Le nouveau projet de réforme des télécoms de Bruxelles sécurise et accélère les investissements dans la fibre, et séduit Orange

Le nouveau projet de réforme des télécoms de Bruxelles sécurise et accélère les investissements dans la fibre, et séduit Orange

Les opérateurs télécoms font souvent pression sur Bruxelles. Depuis mercredi, ces opérateurs ont pu accueillir le nouveau projet de réforme des télécoms, comme le partage la Tribune. Au programme, la sécurisation et l’accélération des investissements dans la fibre via un assouplissement de la régulation.

En d’autres termes, un acteur dominant pourra accélérer ses déploiements sans risque d’être accusé par la concurrence de fausser le marché. 

Une joie pour Pierre Louette, directeur général adjoint d’Orange. "L’allègement de la régulation des réseaux fibre ouverts au co-investissement peut réellement changer la donne pour améliorer les déploiements de la fibre auprès des citoyens"

La Commission européenne fait du "très haut débit pour tous" une vraie priorité, mais il semble cependant que celle-ci n’est pas insensible au lobbying de certains opérateurs. En effet, Orange, Deutsche Telekom ou Telecom Italia reprochent régulièrement à la réglementation actuelle de leur ôter toute possibilité d’un retour sur investissement raisonnable.

"Ce serait quand même un comble que l’on vienne sanctionner ceux qui investissent"

Concernant Orange, l’opérateur est depuis quelques mois accusé par ses concurrents d’avoir bénéficié de sa position d’opérateur historique pour déployer de la fibre beaucoup plus vite qu’eux. Par conséquent, ses rivaux se tournent vers l’Arcep pour la régulation du marché. 
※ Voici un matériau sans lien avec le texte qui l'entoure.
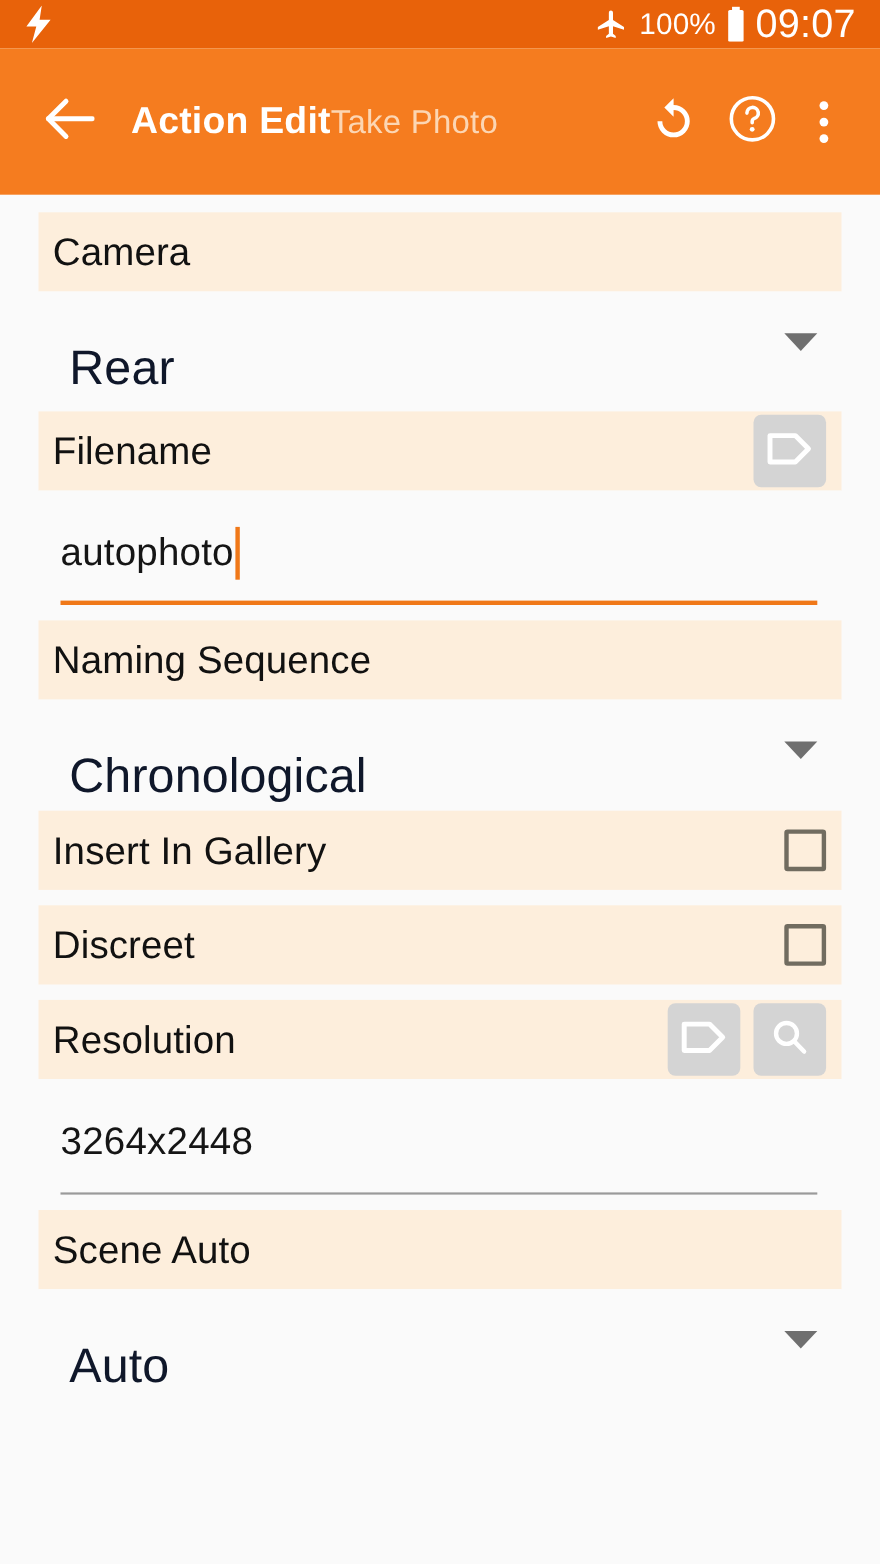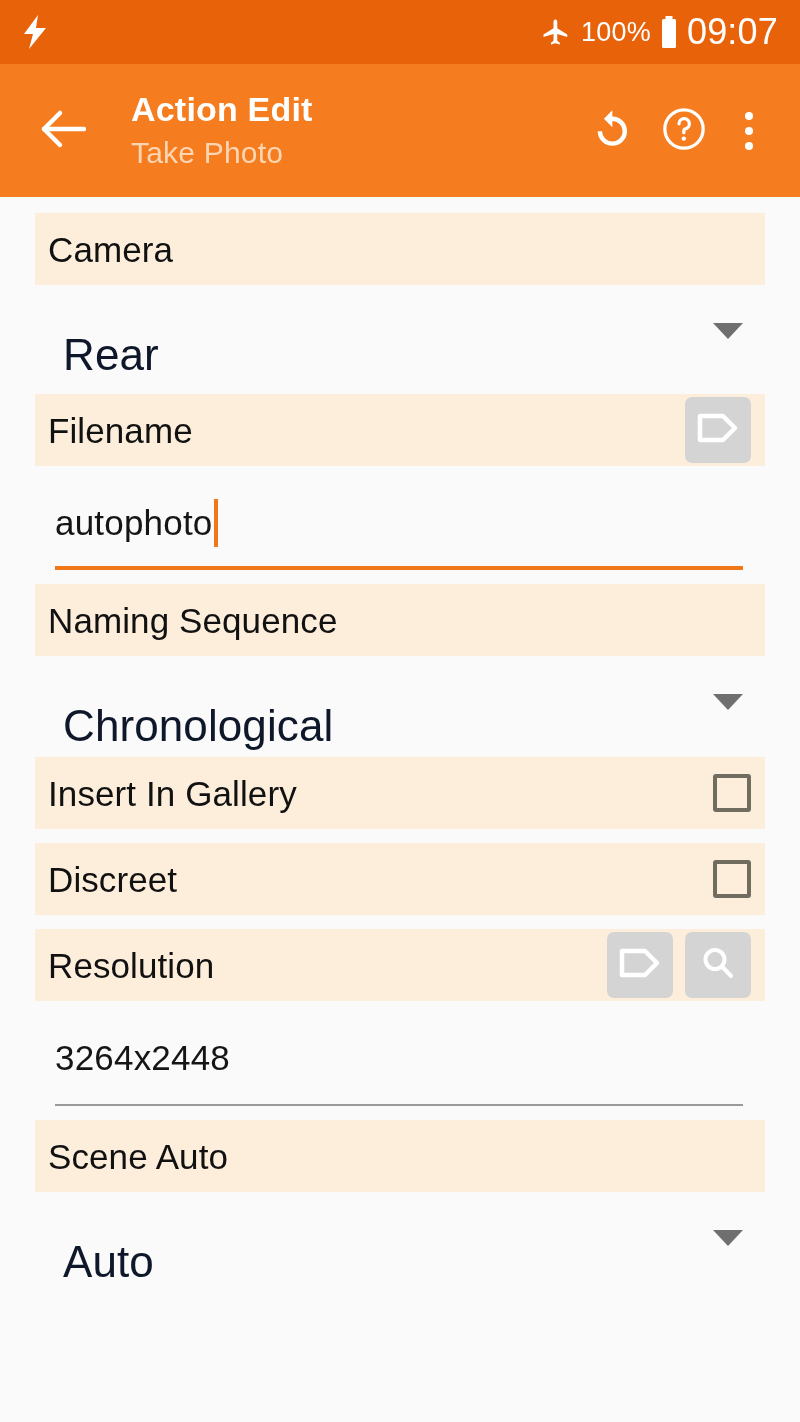--- a/index.html
+++ b/index.html
@@ -11,21 +11,21 @@
   }
 
   body {
     font-family: "Liberation Sans", sans-serif;
     background: #fafafa;
     -webkit-font-smoothing: antialiased;
   }
 
   
   .status-bar {
-    height: 64px;
+    height: 44px;
     background: #e8620a;
     display: flex;
     align-items: center;
     padding: 0 22px;
     color: #ffffff;
   }
   .status-left {
     display: flex;
     align-items: center;
     gap: 10px;
@@ -55,23 +55,23 @@
   }
   .back-btn {
     width: 58px;
     height: 58px;
     display: flex;
     align-items: center;
     justify-content: center;
     flex: 0 0 auto;
   }
   .titles {
-    margin-left: 39px;
-    display: flex;
-    flex-direction: column;
+    margin-left: 27px;
+    display: flex;
+    flex-direction: row;
     flex: 1 1 auto;
     min-width: 0;
   }
   .title-main {
     color: #ffffff;
     font-size: 34px;
     font-weight: bold;
     line-height: 1.23;
     letter-spacing: 0.2px;
   }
Une perspective qui fait réagir Stéphane Richard, PDG d’Orange : "Cela fait trois ans que le cadre réglementaire est en place. Personne n’a empêché les gens d’investir, au contraire. Ce serait quand même un comble que l’on vienne sanctionner ceux qui investissent et affecter le modèle économique sur lequel nous avons calculé la rentabilité de nos investissements.

Sur ce dernier critère, Orange ne peut que bien accueillir la nouvelle politique de l’Union Européenne.